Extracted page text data
--- START ---

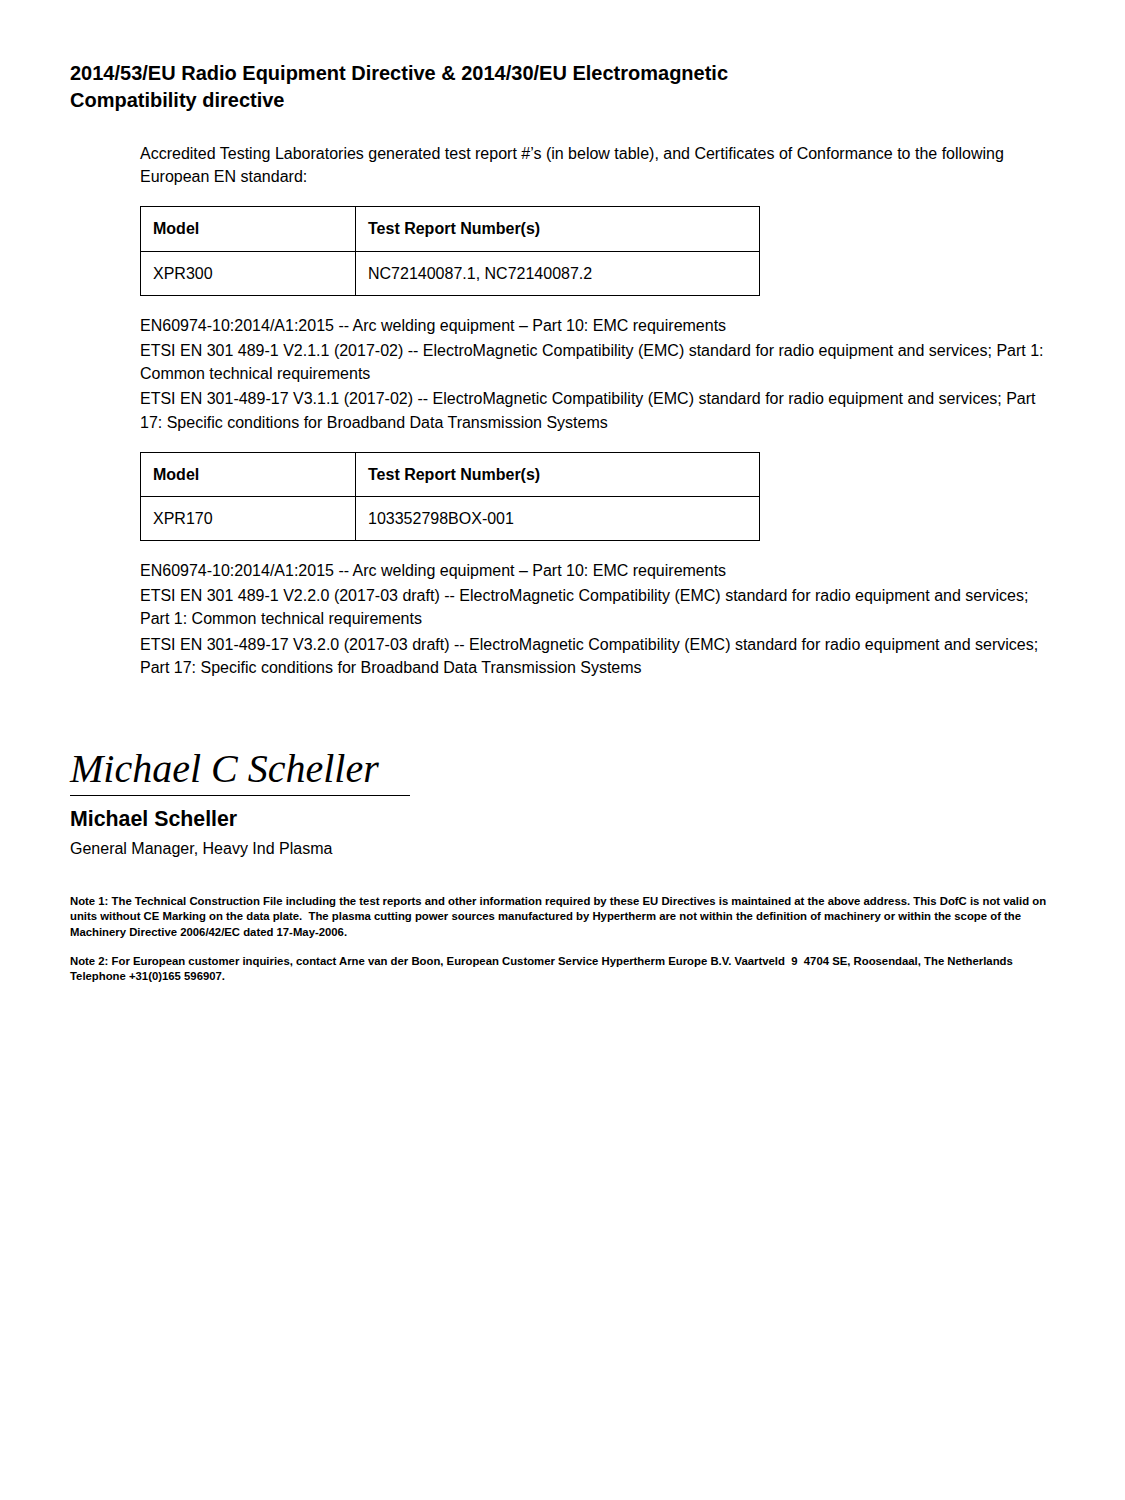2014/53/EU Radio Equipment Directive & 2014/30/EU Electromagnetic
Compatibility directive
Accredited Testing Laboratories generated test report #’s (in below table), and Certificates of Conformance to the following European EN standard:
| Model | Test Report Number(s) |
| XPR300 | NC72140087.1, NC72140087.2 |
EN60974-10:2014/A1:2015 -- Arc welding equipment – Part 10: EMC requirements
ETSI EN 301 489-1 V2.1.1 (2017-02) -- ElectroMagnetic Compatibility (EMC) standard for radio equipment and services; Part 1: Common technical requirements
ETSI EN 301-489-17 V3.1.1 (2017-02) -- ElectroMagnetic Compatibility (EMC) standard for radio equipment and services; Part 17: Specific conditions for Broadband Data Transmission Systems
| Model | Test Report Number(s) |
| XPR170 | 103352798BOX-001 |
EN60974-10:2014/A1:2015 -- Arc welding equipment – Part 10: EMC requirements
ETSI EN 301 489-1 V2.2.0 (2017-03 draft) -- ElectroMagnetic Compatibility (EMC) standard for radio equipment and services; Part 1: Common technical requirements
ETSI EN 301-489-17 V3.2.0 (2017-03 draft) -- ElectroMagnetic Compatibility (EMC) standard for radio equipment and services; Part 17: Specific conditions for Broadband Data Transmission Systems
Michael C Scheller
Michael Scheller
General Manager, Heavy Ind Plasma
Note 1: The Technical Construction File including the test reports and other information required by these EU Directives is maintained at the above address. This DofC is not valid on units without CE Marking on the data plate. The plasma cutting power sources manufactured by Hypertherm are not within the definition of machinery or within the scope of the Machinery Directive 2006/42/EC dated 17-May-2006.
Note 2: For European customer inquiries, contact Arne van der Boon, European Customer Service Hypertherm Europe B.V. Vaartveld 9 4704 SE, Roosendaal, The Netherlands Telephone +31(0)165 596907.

--- END ---

TASK DESCRIPTION -
Check every line of the records, and copy the ones that hold the word "requirements".

TASK RESPONSE -
EN60974-10:2014/A1:2015 -- Arc welding equipment – Part 10: EMC requirements
ETSI EN 301 489-1 V2.1.1 (2017-02) -- ElectroMagnetic Compatibility (EMC) standard for radio equipment and services; Part 1: Common technical requirements
EN60974-10:2014/A1:2015 -- Arc welding equipment – Part 10: EMC requirements
ETSI EN 301 489-1 V2.2.0 (2017-03 draft) -- ElectroMagnetic Compatibility (EMC) standard for radio equipment and services; Part 1: Common technical requirements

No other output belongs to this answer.